A focus on reproducibility is necessary in the physical sciences, too — an issue explored in this month’s Nature Physics, in which two metrologists argue that reproducibility should be viewed through a different lens. When results in the science of measurement cannot be reproduced, argue Martin Milton and Antonio Possolo, it’s a sign of the scientific method at work — and an opportunity to promote public awareness of the research process (M. J. T. Milton and A. Possolo Nature Phys. 26, 117–119; 2020).

The authors — at the International Bureau of Weights and Measures in Paris, and at the National Institutes of Standards and Technology in Gaithersburg, Maryland, respectively — draw on three case studies, each one an instalment in the quest to measure one of the fundamental constants of nature.

The researchers chose the speed of light (c); Planck’s constant (h), a number that links the amount of energy a photon carries to its frequency; and the constant of gravitation (G), a measure of the strength of the gravitational force between two bodies.

For both Planck’s constant and the speed of light, different laboratories have arrived at the same number using different methods — a sign of reproducibility. In the case of Planck’s constant, there’s now enough confidence in its value for it to become the basis of the International System of Units definition of the kilogram that was confirmed last May.
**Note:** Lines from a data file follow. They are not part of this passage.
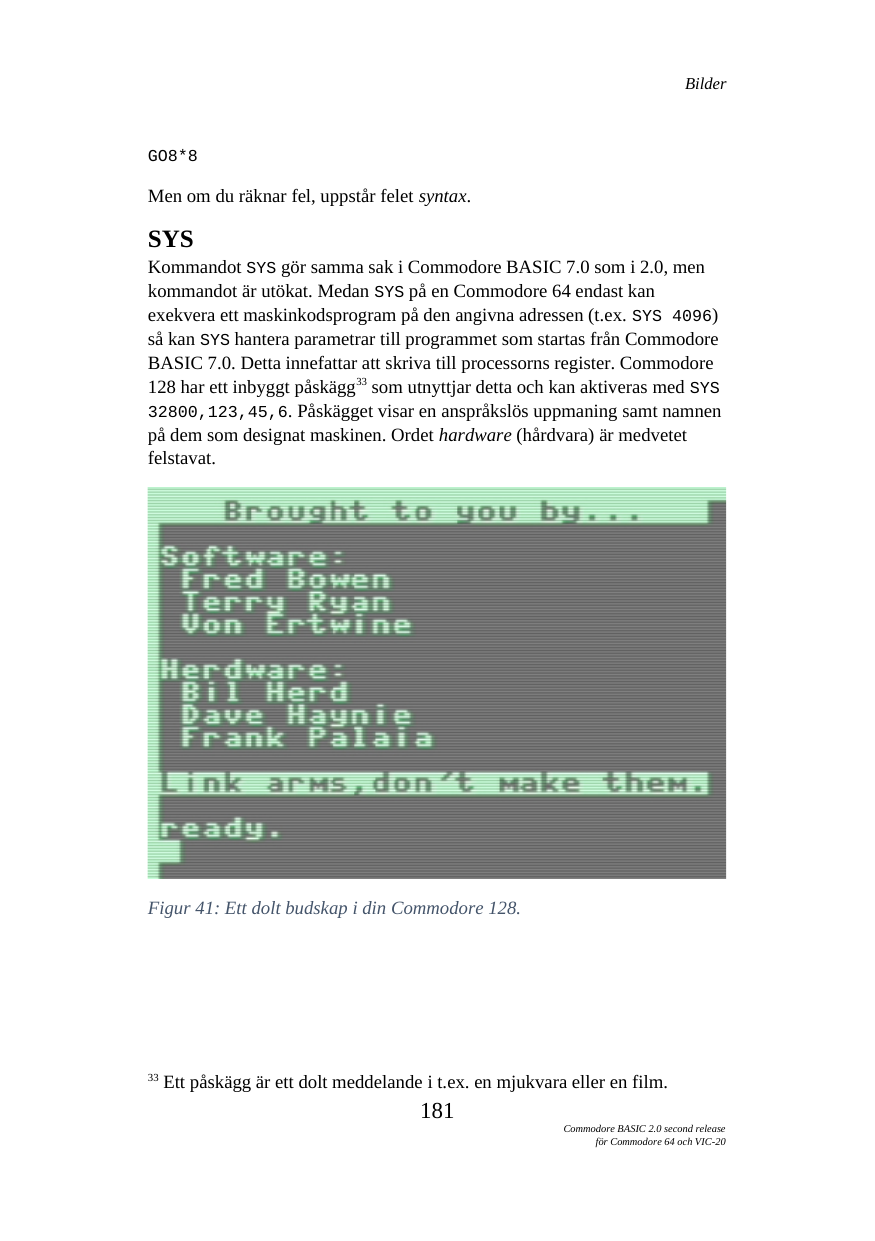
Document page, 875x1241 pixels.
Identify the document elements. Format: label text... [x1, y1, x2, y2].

text GO8*8 [148, 148, 726, 167]
picture [147, 487, 727, 879]
text Men om du räknar fel, uppstår felet syntax. [148, 185, 726, 206]
subtitle SYS [148, 224, 726, 253]
text Figur 41: Ett dolt budskap i din Commodore 128. [148, 897, 726, 918]
text Kommandot SYS gör samma sak i Commodore BASIC 7.0 som i 2.0, men kommandot är utökat. Medan SYS på en Commodore 64 endast kan exekvera ett maskinkodsprogram på den angivna adressen (t.ex. SYS 4096) så kan SYS hantera parametrar till programmet som startas från Commodore BASIC 7.0. Detta innefattar att skriva till processorns register. Commodore 128 har ett inbyggt påskägg som utnyttjar detta och kan aktiveras med SYS 32800,123,45,6. Påskägget visar en anspråkslös uppmaning samt namnen på dem som designat maskinen. Ordet hardware (hårdvara) är medvetet felstavat. [148, 256, 726, 469]
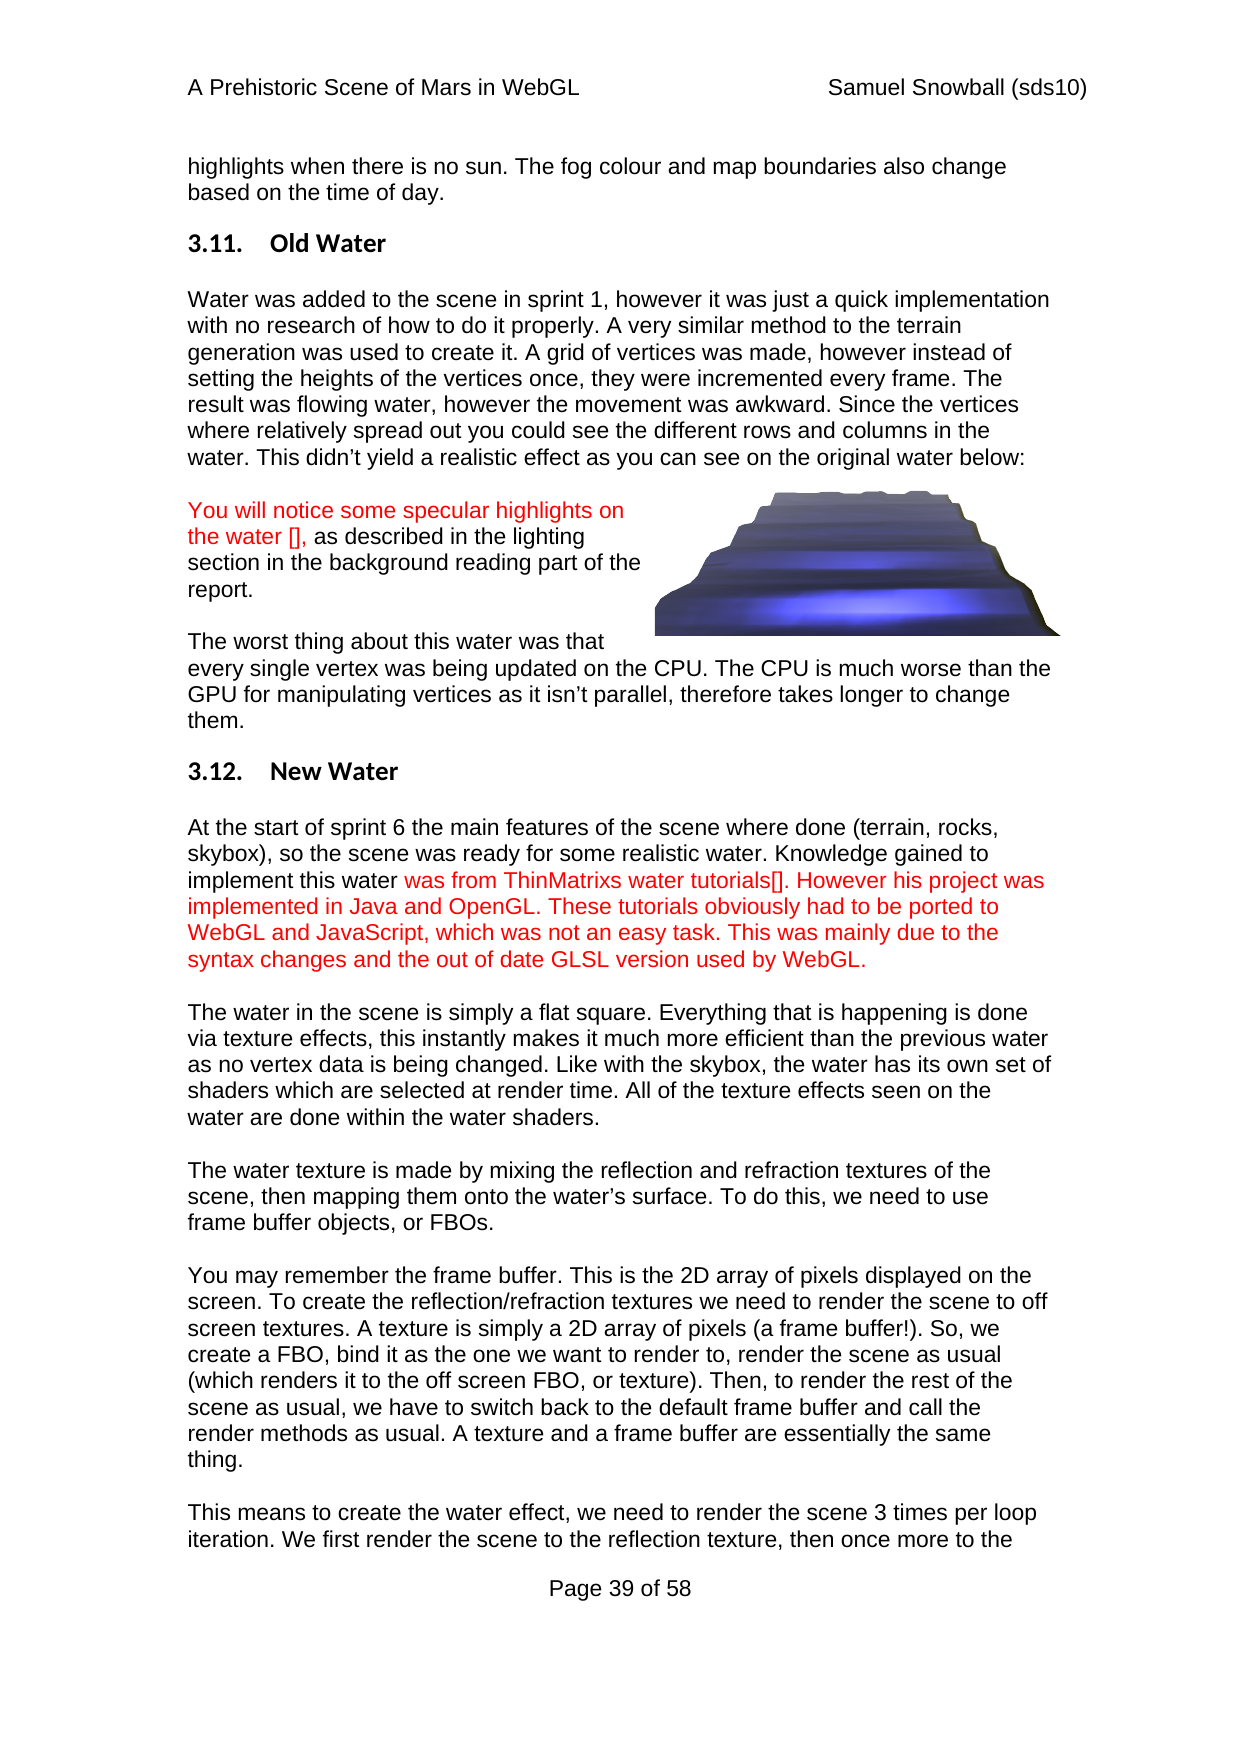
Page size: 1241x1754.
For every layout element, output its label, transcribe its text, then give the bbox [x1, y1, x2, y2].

picture [652, 478, 1092, 636]
subtitle New Water [187, 754, 1053, 788]
text You may remember the frame buffer. This is the 2D array of pixels displayed on the screen. To create the reflection/refraction textures we need to render the scene to off screen textures. A texture is simply a 2D array of pixels (a frame buffer!). So, we create a FBO, bind it as the one we want to render to, render the scene as usual (which renders it to the off screen FBO, or texture). Then, to render the rest of the scene as usual, we have to switch back to the default frame buffer and call the render methods as usual. A texture and a frame buffer are essentially the same thing. [187, 1262, 1053, 1473]
subtitle Old Water [187, 226, 1053, 259]
text At the start of sprint 6 the main features of the scene where done (terrain, rocks, skybox), so the scene was ready for some realistic water. Knowledge gained to implement this water was from ThinMatrixs water tutorials[]. However his project was implemented in Java and OpenGL. These tutorials obviously had to be ported to WebGL and JavaScript, which was not an easy task. This was mainly due to the syntax changes and the out of date GLSL version used by WebGL. [187, 814, 1053, 972]
text You will notice some specular highlights on the water [], as described in the lighting section in the background reading part of the report. [187, 497, 1053, 602]
text The water texture is made by mixing the reflection and refraction textures of the scene, then mapping them onto the water’s surface. To do this, we need to use frame buffer objects, or FBOs. [187, 1157, 1053, 1236]
text Water was added to the scene in sprint 1, however it was just a quick implementation with no research of how to do it properly. A very similar method to the terrain generation was used to create it. A grid of vertices was made, however instead of setting the heights of the vertices once, they were incremented every frame. The result was flowing water, however the movement was awkward. Since the vertices where relatively spread out you could see the different rows and columns in the water. This didn’t yield a realistic effect as you can see on the original water below: [187, 286, 1053, 470]
text The worst thing about this water was that every single vertex was being updated on the CPU. The CPU is much worse than the GPU for manipulating vertices as it isn’t parallel, therefore takes longer to change them. [187, 628, 1053, 734]
text The water in the scene is simply a flat square. Everything that is happening is done via texture effects, this instantly makes it much more efficient than the previous water as no vertex data is being changed. Like with the skybox, the water has its own set of shaders which are selected at render time. All of the texture effects seen on the water are done within the water shaders. [187, 998, 1053, 1130]
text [187, 153, 1053, 206]
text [187, 1499, 1053, 1552]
However, despite numerous experiments spanning three centuries, the precise value of G remains uncertain. The root of the uncertainty is not fully understood: it could be due to undiscovered errors in how the value is being measured; or it could indicate the need for new physics. One scenario being explored is that G could even vary over time, in which case scientists might have to revise their view that it has a fixed value.

If that were to happen — although physicists think it unlikely — it would be a good example of non-reproduced data being subjected to the scientific process: experimental results questioning a long-held theory, or pointing to the existence of another theory altogether.

Questions in biomedicine and in the social sciences do not reduce so cleanly to the determination of a fundamental constant of nature. Compared with metrology, experiments to reproduce results in fields such as cancer biology are likely to include many more sources of variability, which are fiendishly hard to control for.

But metrology reminds us that when researchers attempt to reproduce the results of experiments, they do so using a set of agreed — and highly precise — experimental standards, known in the measurement field as metrological traceability. It is this aspect, the authors contend, that helps to build trust and confidence in the research process.

One of the wider lessons from Milton and Possolo’s commentary is that researchers from different domains must continue to talk and to share their experiences of reproducibility. At the same time, we should be careful about assuming that there’s something inherently wrong when researchers cannot reproduce a result even when adhering to the best agreed standards.

Irreproducibility should not automatically be seen as a sign of failure. It can also be an indication that it’s time to rethink our assumptions.